# TASK INSTRUCTIONS
Please copy out the full listing that follows exactly; no picture belongs in the copy.

──────────────────────────────

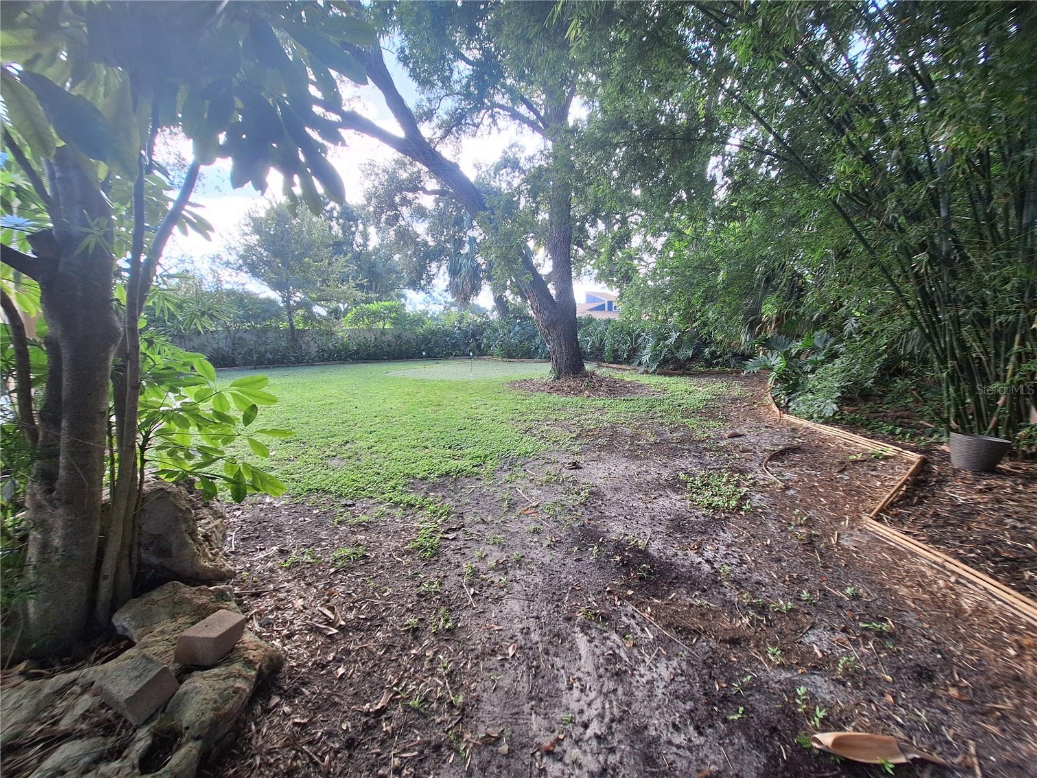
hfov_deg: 106.2
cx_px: 518
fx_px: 389
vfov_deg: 89.9
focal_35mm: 13
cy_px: 389
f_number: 2.2
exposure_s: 1/120
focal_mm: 1.74
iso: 50
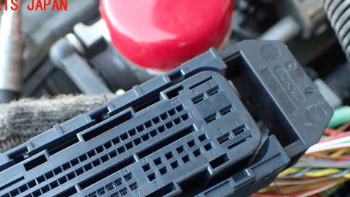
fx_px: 464
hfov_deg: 41.3
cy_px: 164
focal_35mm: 50
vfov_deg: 23.5
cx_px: 155
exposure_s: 1/50
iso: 200
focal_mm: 6.37
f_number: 2.5
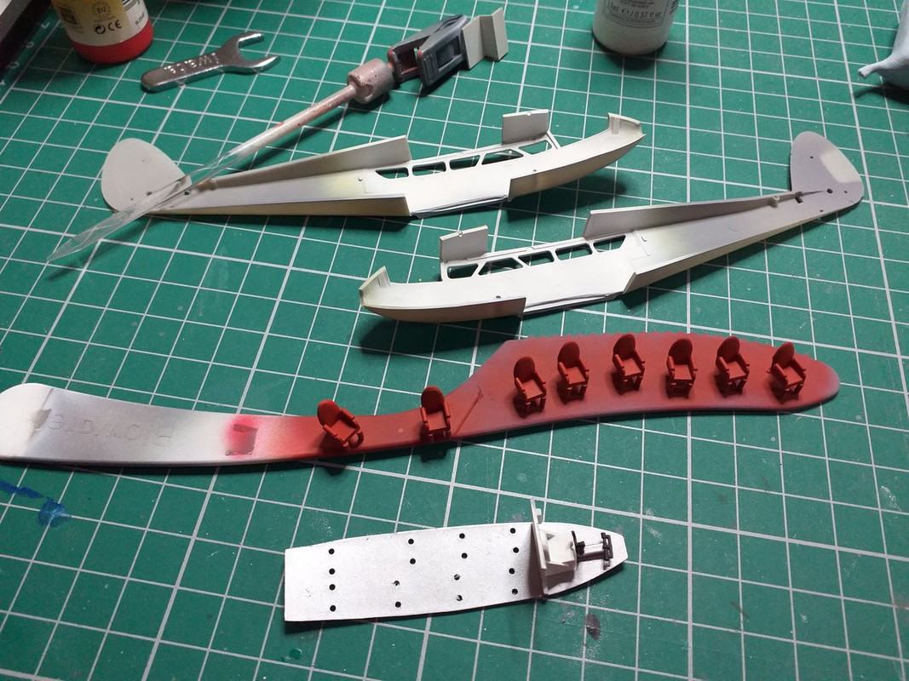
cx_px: 454
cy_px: 340
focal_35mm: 26
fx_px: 683
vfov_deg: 53.1
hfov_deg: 67.3
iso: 160
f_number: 1.9
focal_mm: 3.6
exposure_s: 1/50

──────────────────────────────

# RESPONSE
hfov_deg: 106.2
cx_px: 518
fx_px: 389
vfov_deg: 89.9
focal_35mm: 13
cy_px: 389
f_number: 2.2
exposure_s: 1/120
focal_mm: 1.74
iso: 50
fx_px: 464
hfov_deg: 41.3
cy_px: 164
focal_35mm: 50
vfov_deg: 23.5
cx_px: 155
exposure_s: 1/50
iso: 200
focal_mm: 6.37
f_number: 2.5
cx_px: 454
cy_px: 340
focal_35mm: 26
fx_px: 683
vfov_deg: 53.1
hfov_deg: 67.3
iso: 160
f_number: 1.9
focal_mm: 3.6
exposure_s: 1/50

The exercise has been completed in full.